Титусу эти рощицы показались удивительно живыми. Каждая выглядела совсем не схожей с другими, хоть все они были примерно равной величины и состояли из одних только ясеней и платанов.
Не оставалось сомнения, что в то время, как ближайший к Титусу лесок чем-то рассержен – ни единое из деревьев его не желало иметь ничего общего с соседом, каждое, пожимая плечами, отворачивалось от другого, – еще одну рощицу, отделенную от первой разве что сотней футов, явно томило сдержанное волнение, деревья ее согласно склонялись над какой-то зеленой, шепчущей тайной. Только одно из них держало голову несколько выше прочих. Голова эта отчасти клонилась набок, словно не желая упустить ни слова из взволнованного разговора, происходившего у дерева за плечом. Поведя глазами, Титус приметил еще одну рощу, в которой двенадцать деревьев, отогнувшись назад и поворотясь в пояснице, искоса посматривали на дерево, одиноко стоящее в стороне. Обратив к ним спину. Сомневаться не приходилось – этот отвращенный от товарищей взгляд свидетельствовал о презрении, питаемом деревом к толпившимся сзади.

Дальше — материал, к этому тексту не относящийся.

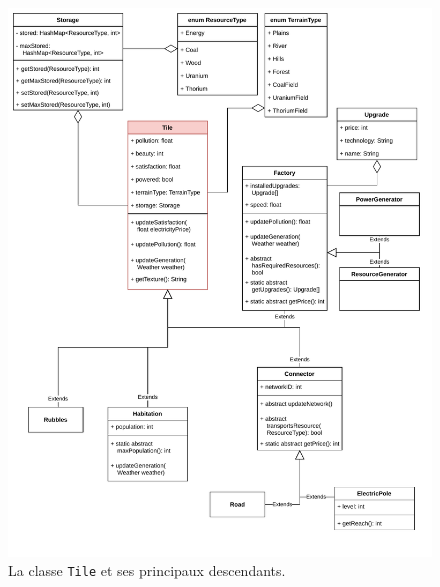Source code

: \documentclass[12pt]{article}
\begin{document}
\begin{figure}[H]
\includegraphics[width=\textwidth]{uml-classes-Page-3}
\caption{La classe \texttt{Tile} et ses principaux descendants.\label{fig:tile}}
\end{figure}
\end{document}
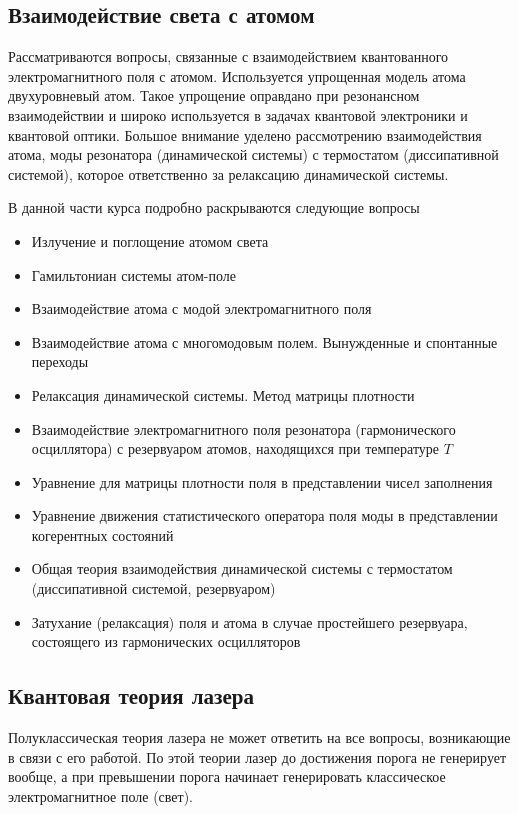 \subsection{Взаимодействие света с атомом}
Рассматриваются вопросы, связанные с взаимодействием квантованного
электромагнитного поля с атомом. Используется упрощенная модель атома 
двухуровневый атом. Такое упрощение оправдано при резонансном
взаимодействии и широко используется в задачах квантовой электроники и
квантовой оптики. Большое внимание уделено рассмотрению
взаимодействия атома, моды резонатора (динамической системы) с
термостатом (диссипативной системой), которое ответственно за
релаксацию динамической системы.  

В данной части курса подробно раскрываются следующие вопросы
\begin{itemize}
\item Излучение и поглощение атомом света
\item Гамильтониан системы атом-поле
\item Взаимодействие атома с модой электромагнитного поля
\item Взаимодействие атома с многомодовым полем. Вынужденные и
  спонтанные переходы
\item Релаксация динамической системы. Метод матрицы плотности
\item Взаимодействие электромагнитного поля резонатора
  (гармонического осциллятора) с резервуаром атомов, находящихся при
  температуре $T$
\item Уравнение для матрицы плотности поля в представлении чисел
  заполнения
\item Уравнение движения статистического оператора поля моды в
  представлении когерентных состояний
\item Общая теория взаимодействия динамической системы с
  термостатом (диссипативной системой, резервуаром)
\item Затухание (релаксация) поля и атома в случае простейшего
  резервуара, состоящего из гармонических осцилляторов
\end{itemize}

\subsection{Квантовая теория лазера}
Полуклассическая теория лазера не может ответить на все вопросы,
возникающие в связи с его работой. По этой теории лазер до достижения
порога  не генерирует вообще, а при превышении порога начинает
генерировать классическое электромагнитное поле (свет).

Одни деревья теснились друг к другу, как бы от холода или испуга. Другие жестикулировали. Третьи, казалось, поддерживали одного из своих, видимо, раненного. Были купы заносчивые и скорбно свисавшие головы; были ликующие и такие, в которых каждое дерево словно спало.
Ландшафт жил, но и Титус тоже. В конце концов, они – всего лишь деревья: ветви, корни, листва. А это – его день, и времени тратить не стоит.

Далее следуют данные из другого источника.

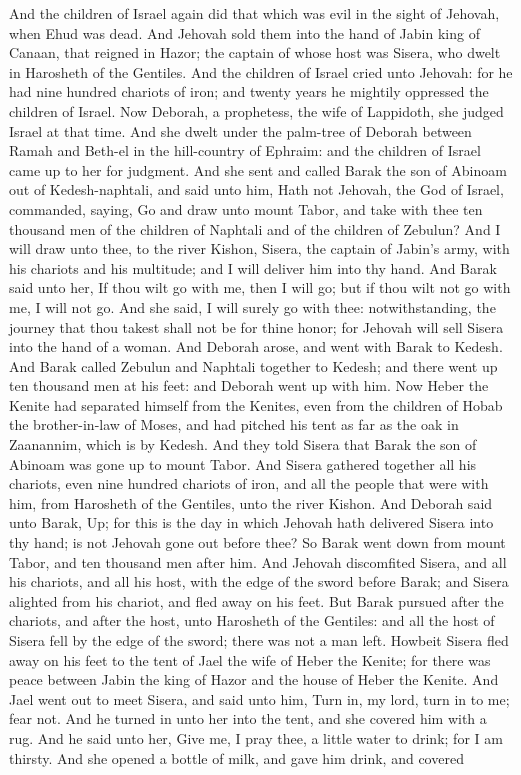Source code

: And the children of Israel again did that which was evil in the sight of Jehovah, when Ehud was dead. And Jehovah sold them into the hand of Jabin king of Canaan, that reigned in Hazor; the captain of whose host was Sisera, who dwelt in Harosheth of the Gentiles. And the children of Israel cried unto Jehovah: for he had nine hundred chariots of iron; and twenty years he mightily oppressed the children of Israel.  Now Deborah, a prophetess, the wife of Lappidoth, she judged Israel at that time. And she dwelt under the palm-tree of Deborah between Ramah and Beth-el in the hill-country of Ephraim: and the children of Israel came up to her for judgment. And she sent and called Barak the son of Abinoam out of Kedesh-naphtali, and said unto him, Hath not Jehovah, the God of Israel, commanded, saying, Go and draw unto mount Tabor, and take with thee ten thousand men of the children of Naphtali and of the children of Zebulun? And I will draw unto thee, to the river Kishon, Sisera, the captain of Jabin’s army, with his chariots and his multitude; and I will deliver him into thy hand. And Barak said unto her, If thou wilt go with me, then I will go; but if thou wilt not go with me, I will not go. And she said, I will surely go with thee: notwithstanding, the journey that thou takest shall not be for thine honor; for Jehovah will sell Sisera into the hand of a woman. And Deborah arose, and went with Barak to Kedesh. And Barak called Zebulun and Naphtali together to Kedesh; and there went up ten thousand men at his feet: and Deborah went up with him.  Now Heber the Kenite had separated himself from the Kenites, even from the children of Hobab the brother-in-law of Moses, and had pitched his tent as far as the oak in Zaanannim, which is by Kedesh.  And they told Sisera that Barak the son of Abinoam was gone up to mount Tabor. And Sisera gathered together all his chariots, even nine hundred chariots of iron, and all the people that were with him, from Harosheth of the Gentiles, unto the river Kishon. And Deborah said unto Barak, Up; for this is the day in which Jehovah hath delivered Sisera into thy hand; is not Jehovah gone out before thee? So Barak went down from mount Tabor, and ten thousand men after him. And Jehovah discomfited Sisera, and all his chariots, and all his host, with the edge of the sword before Barak; and Sisera alighted from his chariot, and fled away on his feet. But Barak pursued after the chariots, and after the host, unto Harosheth of the Gentiles: and all the host of Sisera fell by the edge of the sword; there was not a man left.  Howbeit Sisera fled away on his feet to the tent of Jael the wife of Heber the Kenite; for there was peace between Jabin the king of Hazor and the house of Heber the Kenite. And Jael went out to meet Sisera, and said unto him, Turn in, my lord, turn in to me; fear not. And he turned in unto her into the tent, and she covered him with a rug. And he said unto her, Give me, I pray thee, a little water to drink; for I am thirsty. And she opened a bottle of milk, and gave him drink, and covered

Он ускользнул от серой вереницы башен. Здесь над ним высились только горные скалы и папоротники, и утренние лучи плясали вверху в светозарной приземной дымке.
Стрекоза повисла над валуном у его локтя, и в тот же миг он вдруг осознал, что где-то за рощицами поет огромный хор птиц.
К северу от рощиц лежали сверкающие равнины, но птичьи голоса, столь тонкие и пронзительные, звучали не там, а на западе, ближе к подножью горы, на котором стоял Титус; там раскинулся, нежась под солнцем, лес. Одна зеленая складка за другой, купы и купы листвы уходили, волнуясь, к зубчатому горизонту.